By 2008 he had returned home, could think and communicate clearly and walk "almost unaided", but still had "some complicated speech problems" and was in receipt of extensive rehabilitation support. His rehabilitation team used some of the very principles of experiential, hands-on learning, that he had pioneered.

Papert died at his home in Blue Hill, Maine, on 31 July 2016.

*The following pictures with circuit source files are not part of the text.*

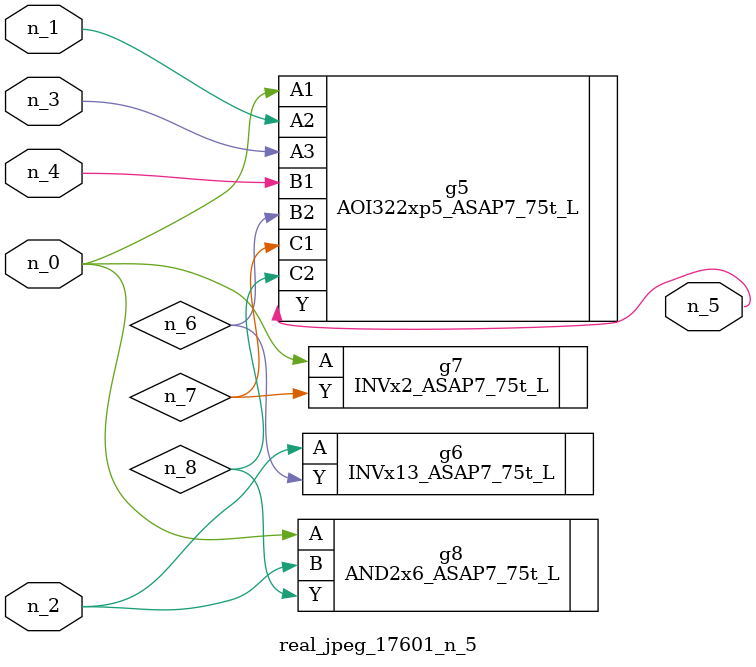
<source format=v>
module real_jpeg_17601_n_5 (n_4, n_0, n_1, n_2, n_3, n_5);

input n_4;
input n_0;
input n_1;
input n_2;
input n_3;

output n_5;

wire n_8;
wire n_6;
wire n_7;

AOI322xp5_ASAP7_75t_L g5 ( 
.A1(n_0),
.A2(n_1),
.A3(n_3),
.B1(n_4),
.B2(n_6),
.C1(n_7),
.C2(n_8),
.Y(n_5)
);

INVx2_ASAP7_75t_L g7 ( 
.A(n_0),
.Y(n_7)
);

AND2x6_ASAP7_75t_L g8 ( 
.A(n_0),
.B(n_2),
.Y(n_8)
);

INVx13_ASAP7_75t_L g6 ( 
.A(n_2),
.Y(n_6)
);


endmodule
</source>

==Awards, honours, and legacy==
Papert's work has been used by other researchers in the fields of education and computer science. He influenced the work of Uri Wilensky in the design of NetLogo and collaborated with him on the study of knowledge restructurations, as well as the work of Andrea diSessa and the development of "dynaturtles". In 1981, Papert along with several others in the Logo group at MIT, started Logo Computer Systems Inc. (LCSI), of which he was board chair for over 20 years. Working with LCSI, Papert designed a number of award-winning programs, including LogoWriter and Lego/Logo (marketed as Lego Mindstorms). He also influenced the research of Idit Harel Caperton, coauthoring articles and the book Constructionism, and chairing the advisory board of the company MaMaMedia. He also influenced Alan Kay and the Dynabook concept, and worked with Kay on various projects.

Papert won a Guggenheim fellowship in 1980, a Marconi International fellowship in 1981, the Software Publishers Association Lifetime Achievement Award in 1994, and the Smithsonian Award from Computerworld in 1997. Papert has been called by Marvin Minsky "the greatest of all living education theorists".

MIT President L. Rafael Reif summarized Papert's lifetime of accomplishments: "With a mind of extraordinary range and creativity, Seymour Papert helped revolutionize at least three fields, from the study of how children make sense of the world, to the development of artificial intelligence, to the rich intersection of technology and learning. The stamp he left on MIT is profound. Today, as MIT continues to expand its reach and deepen its work in digital learning, I am particularly grateful for Seymour's groundbreaking vision, and we hope to build on his ideas to open doors to learners of all ages, around the world."

In 2016 Papert's alma mater, the University of the Witwatersrand, awarded him the degree of Doctor of Science in Engineering, honoris causa.